El verdadero problema era la dificultad del encasillamiento genérico de la obra, problema existente también en otras de Fernán Caballero o Alarcón, y prueba de ello es que algunos críticos como Duque y Merino achacaron a Pereda el haber desperdiciado semejantes materiales elaborando un tipo de texto que no era una buena novela, pero que pudo haber sido una colección excelente de artículos de costumbres22.

Era lógica pues la desorientación de la crítica que no sabía cómo calificar este híbrido entre novela y cuadro costumbrista, esta manera de narrar que resulta uno de los elementos distintivos de la novela regional frente a otros subgéneros narrativos, como bien ha indicado Anthony H. Clarke:

[...] la novela regionalista de esta época [...] es irremediablemente una sucesión entremezclada de novela y cuadro, desde Fernán Caballero hasta Peñas arriba, pasando por Los pazos de Ulloa y cientos de ejemplos menos importantes23.



Pero el costumbrismo no proporciona a la narrativa regional de Pereda únicamente estos procedimientos narrativos que venimos analizando en El sabor, sino que, sobre todo, vertebra la tesis ideológica de este y todos los relatos peredianos, puesto que gracias al costumbrismo la novela deja de ser únicamente un elemento artístico y se convierte en un documento que recoge de modo verosímil usos, costumbres y tradiciones de un mundo arcaico que está desapareciendo y cuya superioridad moral frente al mundo moderno defiende el novelista24. Este mundo agonizante todavía se conserva primigeniamente en los pequeños núcleos campesinos, como el pueblecito de Cumbrales en el que Pereda desarrolla El sabor. En palabras del novelista:

[...] cuando los pueblos y las gentes pierdan sus peculiares rasgos fisonómicos; cuando el vastísimo cuadro de la humanidad no tenga más que un color,[...] quédeles, por misericordia de Dios, el refugio del arte de estos tiempos, como fiel archivo de las olvidadas costumbres nacionales, donde hallen los desesperados algo en que poner los ojos del espíritu y emplear las fibras del corazón aterido y ocioso, y que este noble y puro deleite se difunda y circule por sus venas, como germen de más levantados estímulos y savia de una nueva vida25.

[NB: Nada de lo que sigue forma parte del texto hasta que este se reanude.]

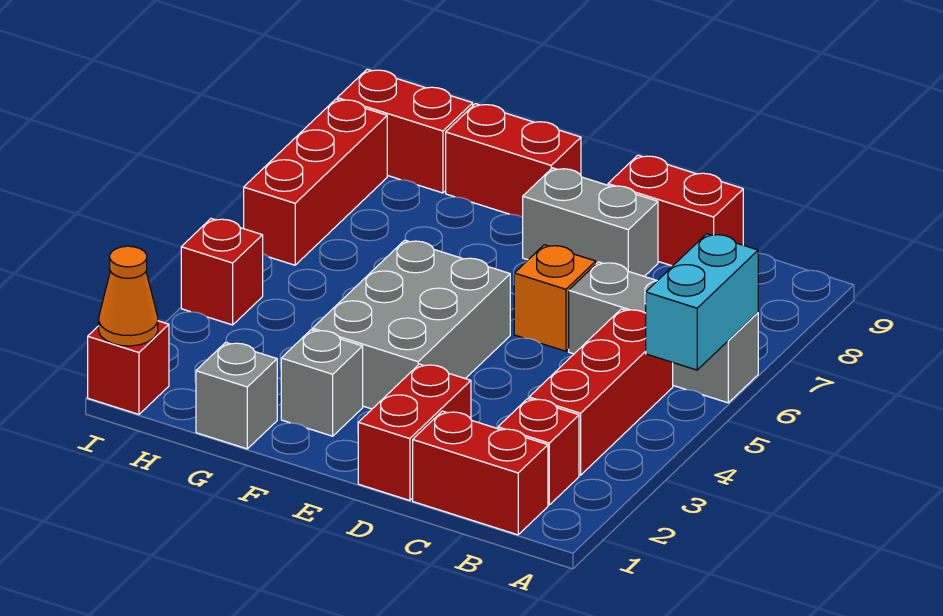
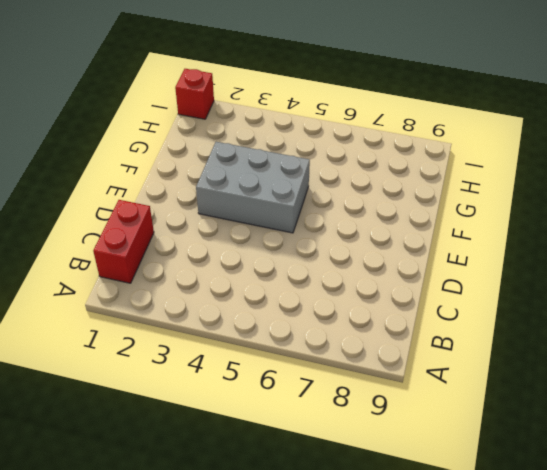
none -> grey 1x3 brick [569,262,758,403]
none -> red 1x1 brick [498,399,579,505]
none -> red 1x3 brick [529,309,673,475]

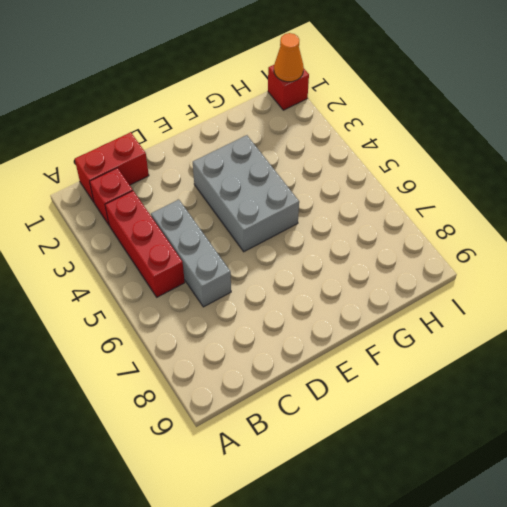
grey 1x3 brick [151,200,231,307] -> grey 1x3 brick turned to [569,262,758,403]
none -> red 1x2 brick [608,155,743,266]
none -> red 1x2 brick [358,364,471,501]
none -> orange 1x1 brick [514,245,596,351]

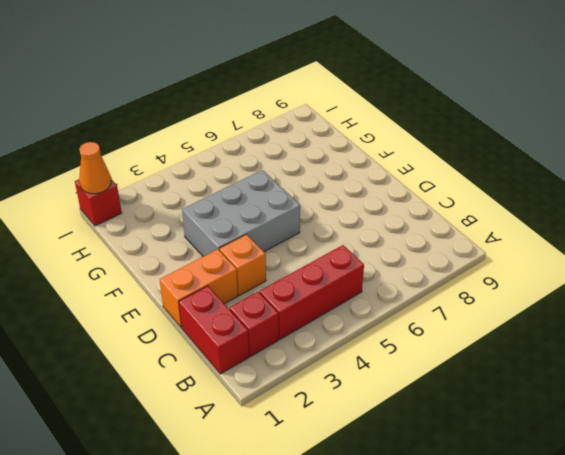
orange 1x2 brick [160,249,238,327] -> red 1x2 brick [358,364,471,501]
orange 1x1 brick [219,234,266,295] -> orange 1x1 brick moved to [514,245,596,351]
none -> grey 1x3 brick [569,262,758,403]
none -> red 1x2 brick [608,155,743,266]
none -> grey 1x2 brick [523,168,658,276]

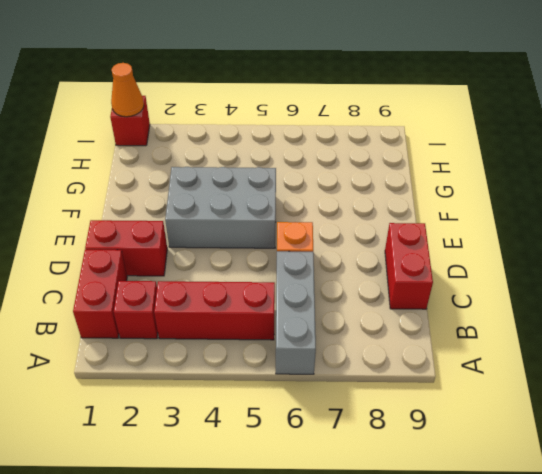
none -> grey 1x2 brick [523,168,658,276]
none -> grey 1x1 brick [281,330,363,436]
none -> red 1x2 brick [446,104,581,217]

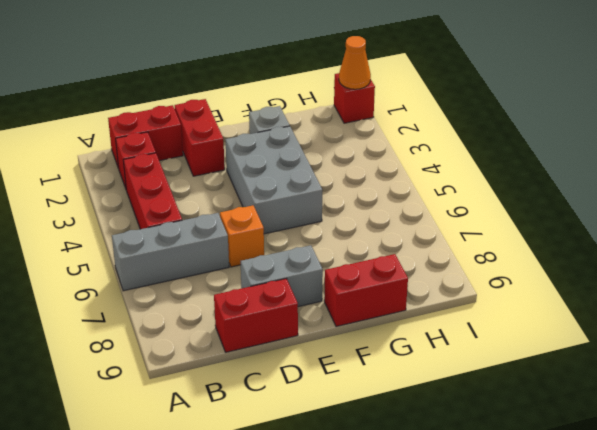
none -> grey 1x1 brick [196,342,277,449]
none -> red 1x2 brick [337,69,473,193]
none -> red 1x1 brick [181,219,263,325]

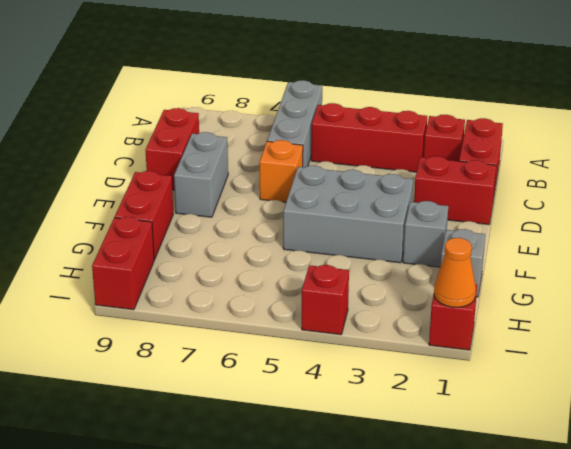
none -> red 1x3 brick [244,99,387,265]
none -> cyan 1x2 brick [646,234,758,370]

El regionalismo perediano y su pilar insustituible, la pintura de esas viejas costumbres que la civilización burguesa y sus centros difusores (con Madrid a la cabeza) están a punto de destruir26, se convierten en una justificación extra estética de la narrativa de Pereda, como certeramente planteaba Laureano Bonet:

Pereda esgrime [...] la defensa de una literatura cuya justificación no se halla en sí misma, en sus propios tejidos estéticos, sino en su mayor o menor compromiso documental, arqueológico casi, en favor del rescate de una iconografía tradicional y étnica en vías de extinción por culpa del movimiento imparable de la Historia: y un cierto rictus melancólico, desesperado, en la mejor línea del romanticismo reaccionario, aflora en este planteamiento de un quehacer literario que se alimenta parasitariamente de las ruinas y los cadáveres27.



A modo de breve conclusión, podemos indicar que la ambientación rural fuertemente localista, el bucolismo, el empleo de técnicas y procedimientos narrativos del costumbrismo, y la consideración de la novela como documento, rasgo presente también en el ideario costumbrista, son algunos de los aspectos definitorios de la novela regional perediana que, como hemos pretendido demostrar, estaban presentes en sus primeras obras narrativas, concretamente en El sabor de la tierruca, relato que presenta todos los caracteres de la novela regional cuyos presupuestos teóricos detallaría Pereda en los escasos documentos en los que explica su modo de concebir el regionalismo literario.